Amava il marito? Probabilmente no a quanto dice ma lo ha sposato: erano giovanissimi, lei avrebbe voluto divertirsi, le piaceva ballare però da sola non poteva uscire e col futuro consorte nemmeno – il fratello la controllava. Allora lei preferiva tornarsene a casa: e poi?
Non c’era altro orizzonte per Ultimina come per tante altre ragazze che matrimonio, lavoro, famiglia, l’educazione era cosa da ricchi e da maschi e pure sognare un’altra vita diventava una cosa di cui avere paura. Le immagini del presente accompagnano Ultimina nella sua ritualità quotidiana: la visita al cimitero, dove sta tutta la sua famiglia, le passeggiate solitarie in quella campagna ormai svuotata. La vediamo mentre zappa, a casa, uscire un po’ vezzosa davanti alla macchina da presa con un vestito scuro. E camminare diritta, svelta anche se col bastone, figura impettita i cui anni, più di ottanta, sono tracciati solo nella rete di linee sul volto.
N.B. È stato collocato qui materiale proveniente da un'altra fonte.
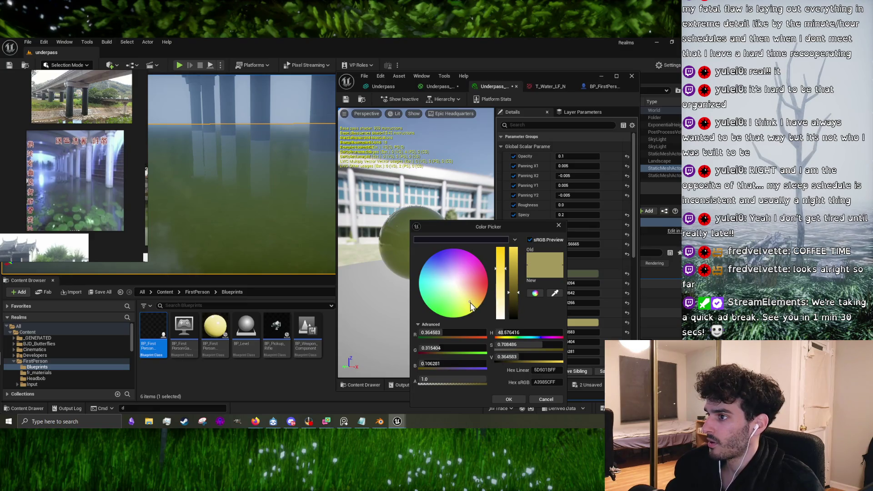
drag(470, 302, 515, 301)
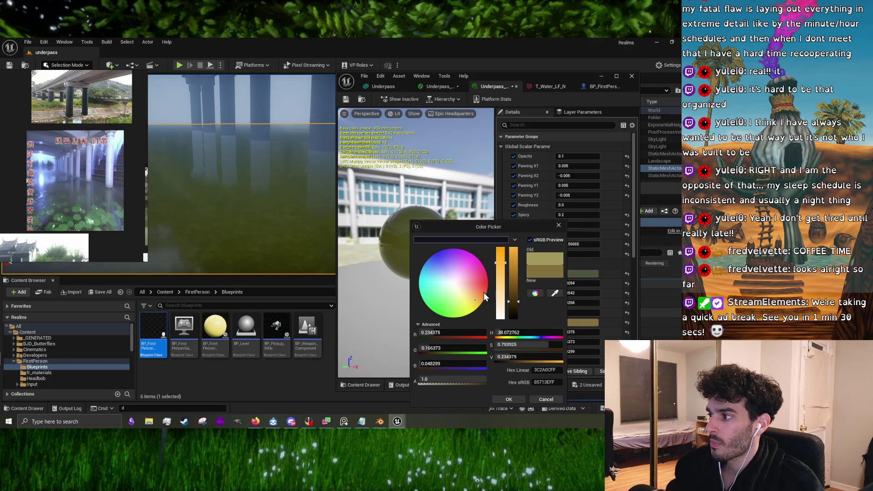
drag(475, 300, 475, 299)
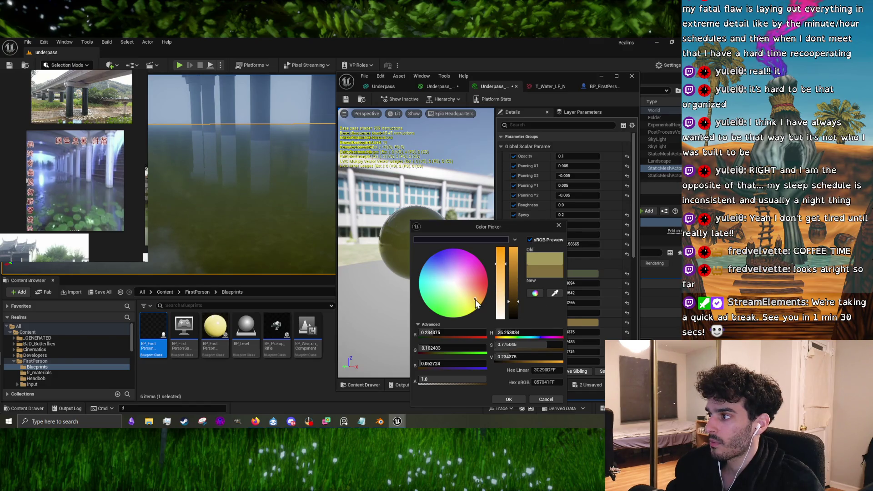
click(508, 399)
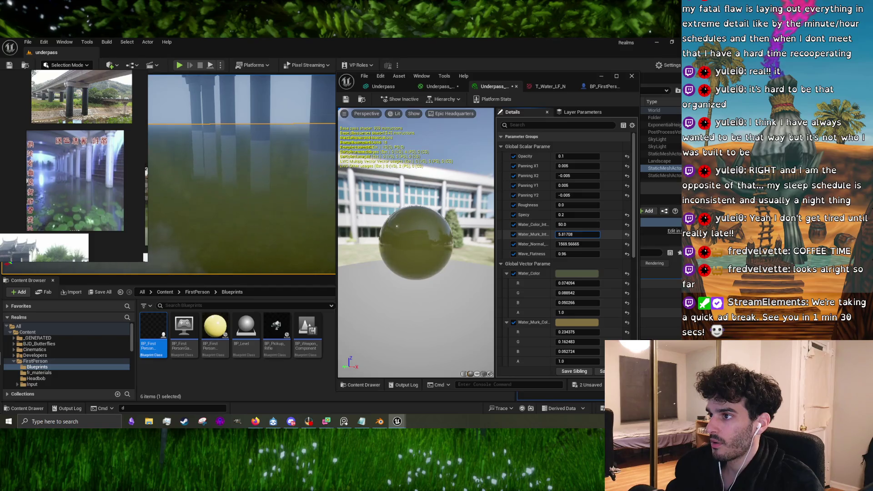
- Set Water_Murk_Int to 7.838987 and Panning X2, Y1 and Y2 to ±0.01
drag(577, 234, 595, 234)
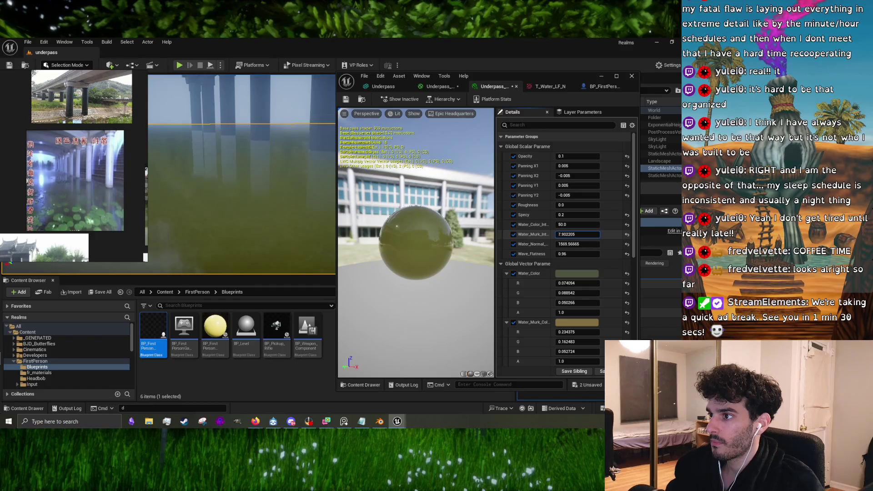
drag(571, 234, 570, 234)
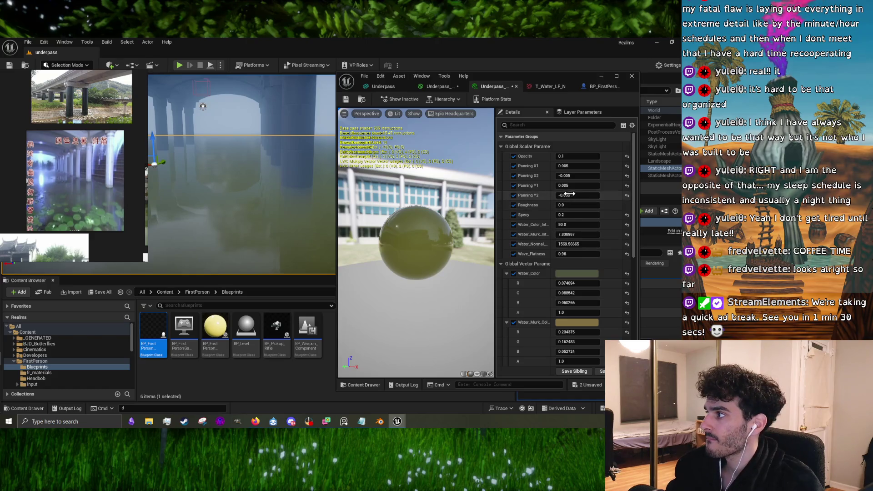
click(580, 176)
IL PASSATO appare dagli album che Ultimina sfoglia: fotografie in bianco e nero, a colori, tavolate di famiglia, lei ragazzina, giovanissima donna. I parenti, il marito, il suocero: per ognuno di quei volti c’è un dettaglio che testimonia una cultura, una società, un Paese. Perché sono soprattutto le parole di Ultimina a costruire questa narrazione, l’oralità del raccontare di una tradizione antica che va oltre il «fatto», l’accadimento in sé ma nella distanza lo trasforma in esperienza, in pensiero. E insieme è il suo sguardo diretto, mai in imbarazzo davanti all’obiettivo, che entra in questo incontro senza scostarsi una sola volta; con semplicità limpida e senza rancore.

Ultimina dalla sua vita trae riflessioni che riguardano una condizione comune – a cominciare appunto dalla libertà delle donne, a un certo punto dice che oggi quando parla di sé alla nipote, la ragazzina piange ascoltando quelle sofferenze. Però non è mai rabbiosa – erano altri tempi ripete ogni volta, e la sua lucidità è quella di una consapevolezza che oggi appare ancora più preziosa.
È in questo spazio che entra il regista il cui gesto di filmare si costruisce su una relazione, e da lì pian piano va a scoprire qualcos’altro, quel sentimento che riguarda la realtà, il tempo, la storia. E le sue immagini nella luce di ogni giorno – colta da Greta De Lazzaris – non sono mai descrizione ma contrappunto permettendo alla parola di vivere liberamente, di incontrarsi con l’immaginazione di noi spettatori. L’epopea di Ultimina attraversa quasi un secolo e ci porta lontano da quel paesaggio di pace con cui spesso contrasta, e che lei come un cavaliere solitario attraversa col suo specialissimo umorismo. Quadri ce la fa conoscere riuscendo a mantenerne la «verità» con la sua presenza sempre dichiarata che a un certo punto è un po’ anche la nostra. È quanto c’è di più difficile nel corpo a corpo col mondo.